I removed 2" from the length and hemmed with the coverstitch. The only "issue" with the dress is the cream ponte is much different than the black. It wrinkles when you maybe, perhaps glance at it (never had any ponte like this) and ironing just that part is not fun because of how it's attached. Boooo! I'm pretty sure all fabric was from Fabric Mart.

I wore the dress to see Hamilton and felt cute and fancy but not overdressed. The show was AMAZING by the way!!


The views from the hotel were just amazing. The weather was perfect so we spent a lot of time walking around downtown. 
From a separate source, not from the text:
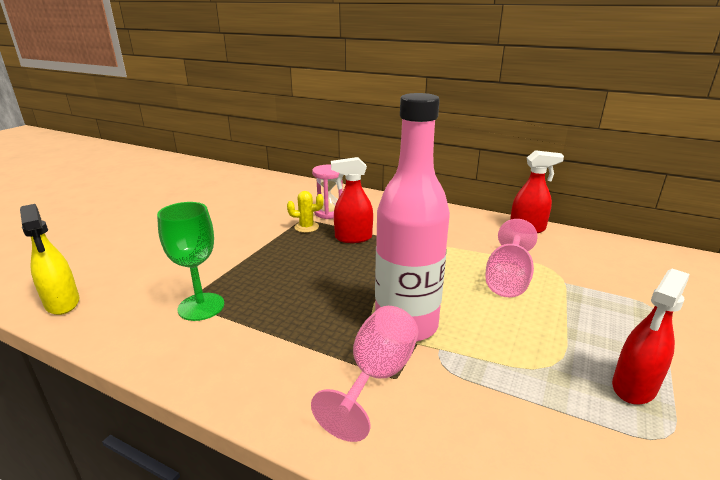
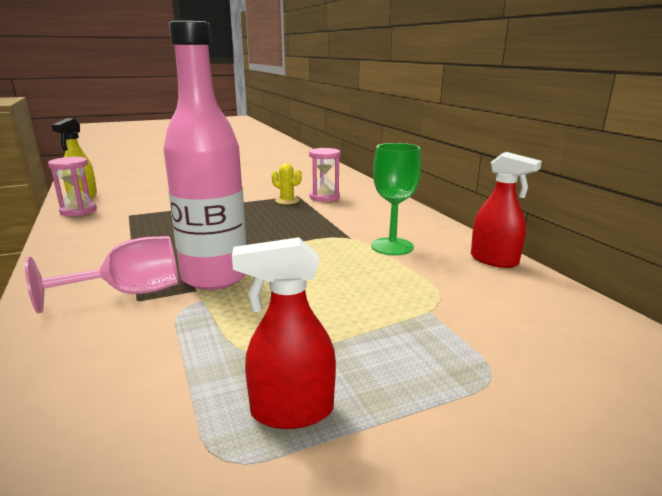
camera: 40 degrees right, 5 degrees down
green goblet [157,202,224,321] -> green goblet moved to [371,143,421,255]
red spray bottle [331,157,373,243] -> none
pink goblet [485,219,538,297] -> none
none -> pink hourglass [48,157,97,216]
My family spends  a lot of time trying to convince me that we should move back...maybe if I could wake up to these views everyday! :-D

I posted stories on IG as I was working on my Butterick 6330 dress (which is now complete and is e.v.e.r.y.t.h.i.n.g.! I wanted to just walk around in it and never take it off!)
this was before any hemming was done

Up next will be McCall's 7780 in a very lightweight cream twill. I am obsessed with this top and must have it NOW! I'd really like to make the other photographed view but want this one NOW. I need more cute tops for going out/weekend.
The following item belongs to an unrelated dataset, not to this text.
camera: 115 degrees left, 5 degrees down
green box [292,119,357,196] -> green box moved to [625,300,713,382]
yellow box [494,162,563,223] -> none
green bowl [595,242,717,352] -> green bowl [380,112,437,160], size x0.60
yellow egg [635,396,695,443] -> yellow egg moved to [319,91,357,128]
Also obsessed with the Burnside Bibs. I wanted them after seeing Bunny's pair and we know she is NOT going to mince words on the quality of a pattern indie or otherwise. Then, while I was still on the fence I came across this interview with the founder and decided to go for it.  Indie patterns designed by trained pattern designers I am more than willing to try if I like the design! I am less into blogger-turned-'designer'-who learned a little CAD. sorry, not sorry.
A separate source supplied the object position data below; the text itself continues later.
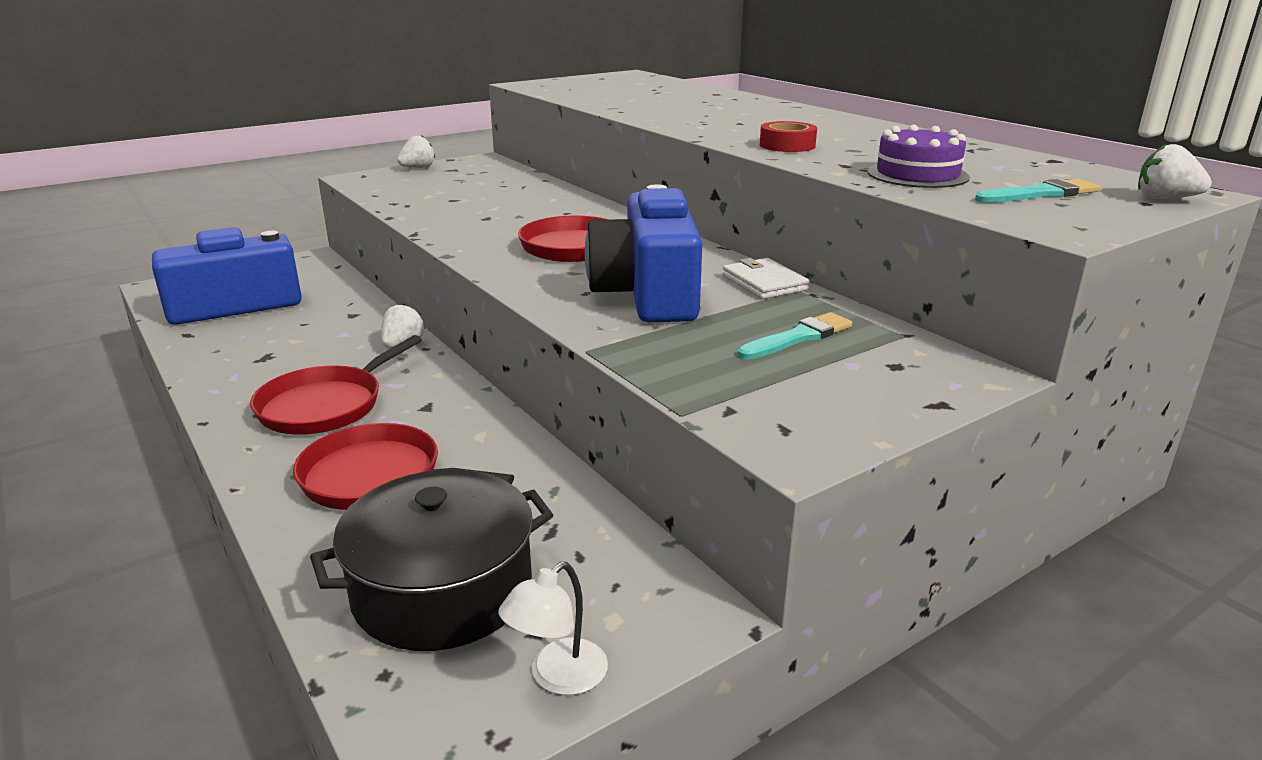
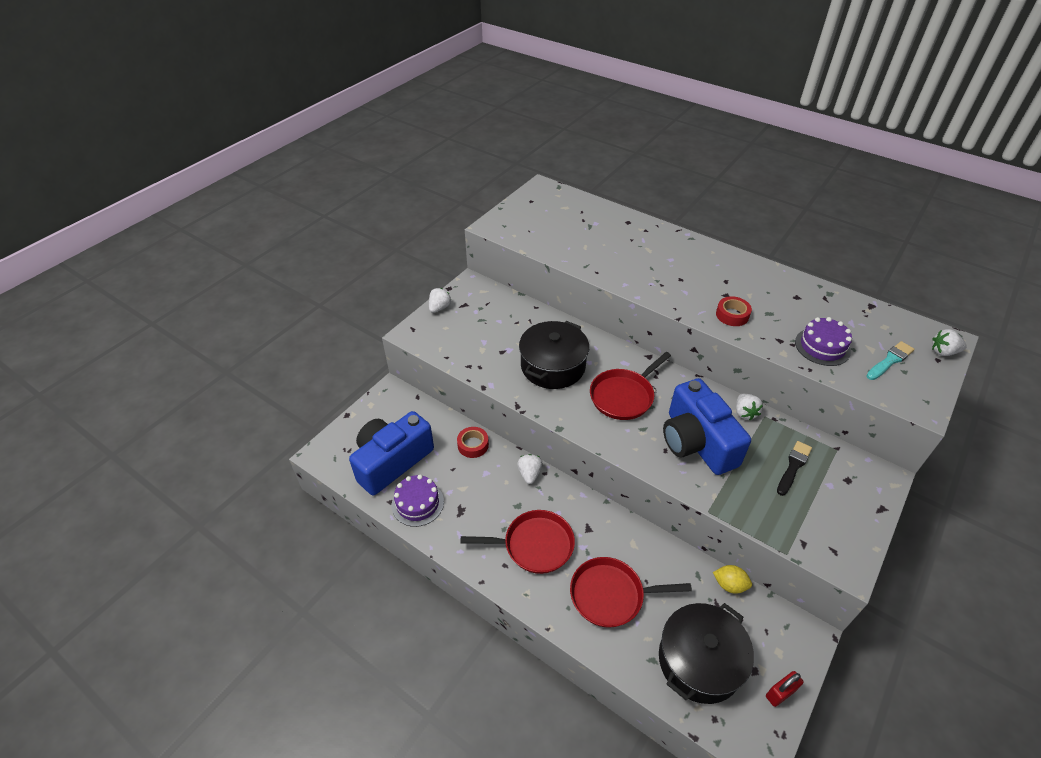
camera: 20 degrees left, 20 degrees up
red pan [250,335,422,435] -> red pan turned 105 degrees counterclockwise [460,510,575,574]
white lamp [499,562,608,695] -> red padlock [766,671,804,707]
white wallet [723,258,809,299] -> white strawberry [736,394,763,420]
turquoise brush [738,312,852,360] -> black brush [777,441,812,496]
none -> purple cake [392,475,444,527]
none -> red tape [457,427,489,458]
none -> black pot [519,321,589,389]
none -> yellow lemon [713,565,752,593]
I have a lightweight cotton/rayon suiting I plan to use from stash. I bought it awhile ago for a pair of casual pants but I don't really like elastic-waist pants all that much so this will be the perfect use! I think I'm going to go with the shorter style, and definitely the more fitted view with darts and zipper closure. I'm excited!!!

I also caved after 7 weeks of not buying fabric and bought 3 pieces from Mood for casual bottoms. I have jeans but I am just not a jeans-wearer like that. I LOVE sewing them but I rarely reach for them to wear...I'd rather have other types of pants. And I have a strange 'thing' about mixing "work clothes" and "casual/weekend clothes". I mean, some of that is obvious; I'm not wearing an off-shoulder dress to work and I'm not wearing a black sheath to go to Trader Joe's. But even my favorite ankle-length slim pants from LOFT are strictly M-F in my mind. Weird. I know!

I bought black sateen and olive twill, both with Lycra, and plan to make this pair from Burda 8/2012 in olive twill. I actually love the front slit but will probably make these a tiny bit longer and plan to roll them up. They should tuck into boots nicely come fall. I will also add back welts.
I'd like to make McCall's 7547 in the black sateen. I really like the cut on these (even though I do not believe the Big4 when they show 'skinny' pants. I like the higher waist and jeans styling with side zipper. The front will be nice and flat.
I forgot (hence my 'fabric diet) I bought a cut of that amazing Telio Jockey ponte for V1522:
I think this another casual bottom that will transition well into fall. 

I've seen so many cute versions of B6562 that I really want to make one for my mom. I have a big cut of chambray that should easily get this top and another top for me down the line! :-D

There's still stuff my original "rest of summer" plans but these have my attention for now!